To go deeper refer to the paper tagged above, do read reference papers to compare other approaches against Word Piece Tokenizer.

For fine-tuning, batch size was selected from (10, 16, 32, 64), and the learning rate was selected from (5e-5, 3e-5, 1e-5). The values of hyperparameters selected during training would give a good starting point. It took them less than an hour to fine tune these models on NVIDIA V100 (32gb).

Let’s look into the results & discussions of the tasks proposed.

Named Entity Recognition

The task involved recognizing numerous proper nouns used in Bio-Medical domain. Recall, Precision & F1 score were taken as the evaluation metric.

Below is the order in performance from lowest to the best baseline:

BERT < BioBERT (+ PubMed) < BioBERT (+ PMC) < State-of-the-art models < BioBERT (+ PubMed + PMC)

Clearly shows, with more domain data we can expect better representations and accuracy. Interesting thing was that the original BERT model wasn’t too far, it was on average 2.28 F1 less than the best combination, which also shows promise of being used for many problems to get baseline results.

Relation Extraction

It’s a task of classifying relations of named entities in a biomedical corpus. According to the authors, it can be regarded as a sentence classification task, sentence classifier of the original version of BERT can be used here.
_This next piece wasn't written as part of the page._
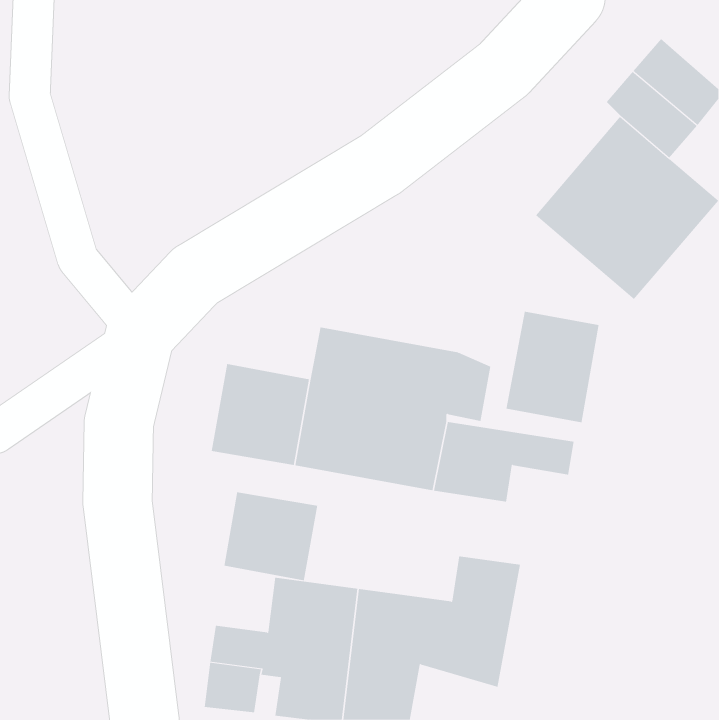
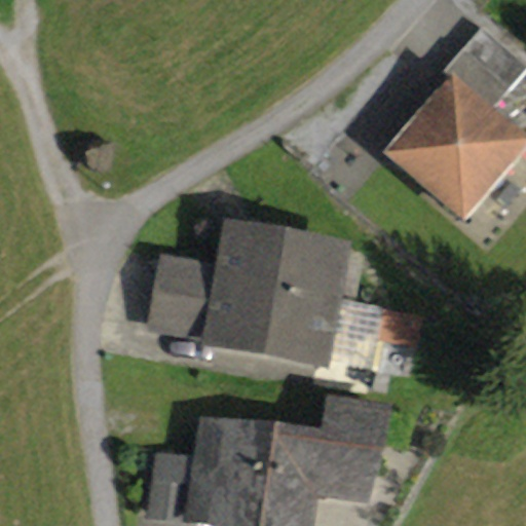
building: [506,311,599,423] -> none
building: [224,491,318,581] -> none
“On average, BioBERT (+ PubMed + PMC) outperformed the state-of-the-art models by 3.49 in terms of F1 score.”

Order in performance: state-of-the-art < BERT < BioBERT. Similar to NER results, we see quite an increase in F1 score with BioBERT.

Question Answering

It’s a task of answering questions written in natural language given related passages.

Some examples from the paper:

“In which breast cancer patients can palbociclib be used?”
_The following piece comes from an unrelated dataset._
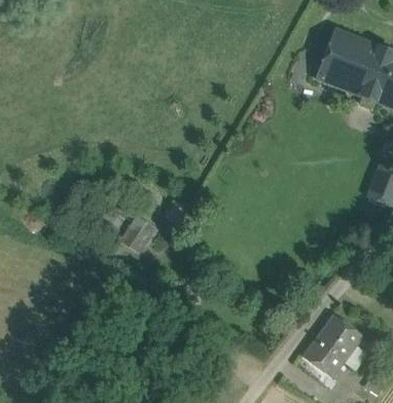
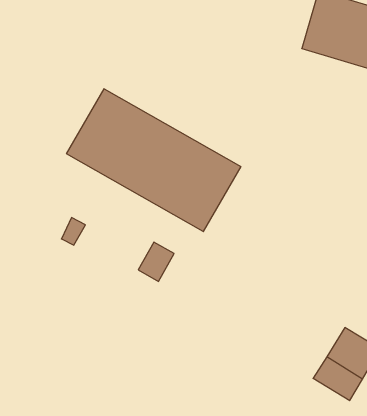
building: none -> [67,89,241,232]
building: [122,216,154,250] -> [138,242,174,281]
“Where is the protein Pannexin1 located?”

BioBERT (+ PubMed + PMC) significantly outperforms BERT and the state-of-the-art models. Authors also note that unlike general Q&A not every answer is available in the passage, so such questions are removed from training & test data.

The good part is that such datasets have very less training data and BioBERT is performing well due to transfer learning which is encouraging.

Concluding, they showed on how BioBERT leverages on the large unannotated corpus of biomedical text and how much data is nearly required to build such representations for a specific domain.

We can start with exploring BERT base model on NLP existing problems and gradually pre-train new BERTS for domain-specific data.

At, we have started exploring BERT to fine-tune on our existing NER tasks which showed promising results. I am sure in some time we would find a model zoo with base models for different business verticals.